I suspect that most campus publications, emulating their counterparts in the world of professional publishing, would prefer that this question never be asked. They might prefer that the “student” part of the phrase “student journalism” be surreptitiously removed, ignored like an open secret we’re all too polite to acknowledge.
We totally disagree. For more than forty years, the Harvard Political Review has explored the boundaries of what is possible in the area of serious student political journalism. In our recent large-scale shift of content production online (to our fabulous new website, harvardpolitics.com), we’ve brought on a bevy of new columnists, political cartoonists, photographers, and even fiction writers. Our record has proven-if there ever was a doubt-that a student-run forum for serious discussion of the world’s most important political issues can yield writing and thinking that’s truly worth engaging with. The issue in your hands is no exception.
Some have called the early 21st century “The Age of Facebook.” (On behalf of 20-somethings everywhere, you’re welcome!) The tools for creating and disseminating culture have been distributed to nearly every person on the planet. The existential questions that we face as a student publication are thus the same questions that all producers everywhere must face: why should our voices, in a world that’s already overfull with people talking, be listened to at all?
I’ll admit: the Harvard Political Review won’t give you any breaking news, and if you’re looking for insider political gossip, or the most gorgeous prose, or the best Freudian psychoanalysis of Charlie Sheen’s phenomenal id, you might consider any of the other dozen magazines on the rack.

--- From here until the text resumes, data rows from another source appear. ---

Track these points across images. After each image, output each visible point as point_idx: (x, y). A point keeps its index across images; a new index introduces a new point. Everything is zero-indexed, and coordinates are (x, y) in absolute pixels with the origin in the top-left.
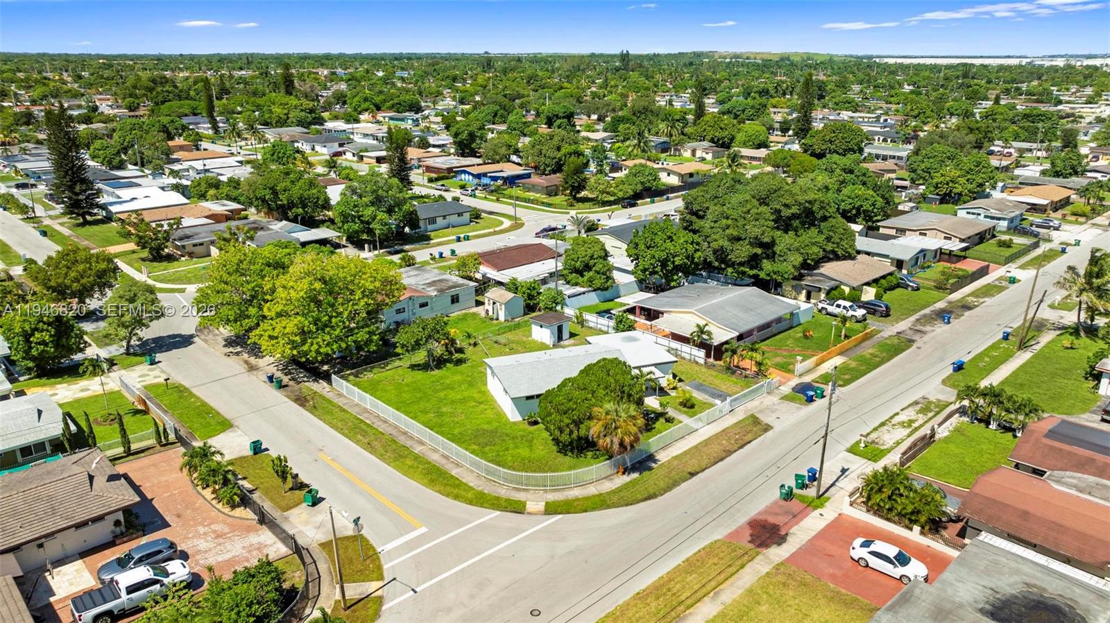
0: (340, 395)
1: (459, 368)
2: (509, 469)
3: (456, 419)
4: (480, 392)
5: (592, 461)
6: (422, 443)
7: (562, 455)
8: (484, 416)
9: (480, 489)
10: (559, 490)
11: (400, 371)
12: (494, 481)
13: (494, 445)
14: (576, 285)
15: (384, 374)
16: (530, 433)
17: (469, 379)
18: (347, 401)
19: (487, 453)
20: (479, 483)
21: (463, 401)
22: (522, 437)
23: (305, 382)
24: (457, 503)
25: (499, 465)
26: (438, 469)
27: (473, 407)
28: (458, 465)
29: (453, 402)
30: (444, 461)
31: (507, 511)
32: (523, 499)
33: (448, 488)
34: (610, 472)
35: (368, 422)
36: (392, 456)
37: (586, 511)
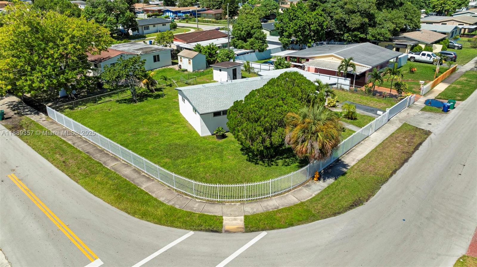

What the Harvard Political Review can do, I believe—and what it does do, again and again, better than almost any other publication around—is speak to the conditions of our world from our unique position as students within it. What we offer our readers is our honest attempt at grappling with the biggest issues of our time. We’re not alone in doing this, of course. Our writers are representative of an entire generation of coolly rational and sometimes astoundingly hopeful young Americans who are attempting to answer the same big questions. War, depression, higher education, gender equality-this magazine is a record of our hopes. It’s a testament to what we, the future inheritors of the federal debt, the future leaders of this country with all its problems and promise, believe matters most. So make no mistake: we wear the term “student journalism” as a badge of pride.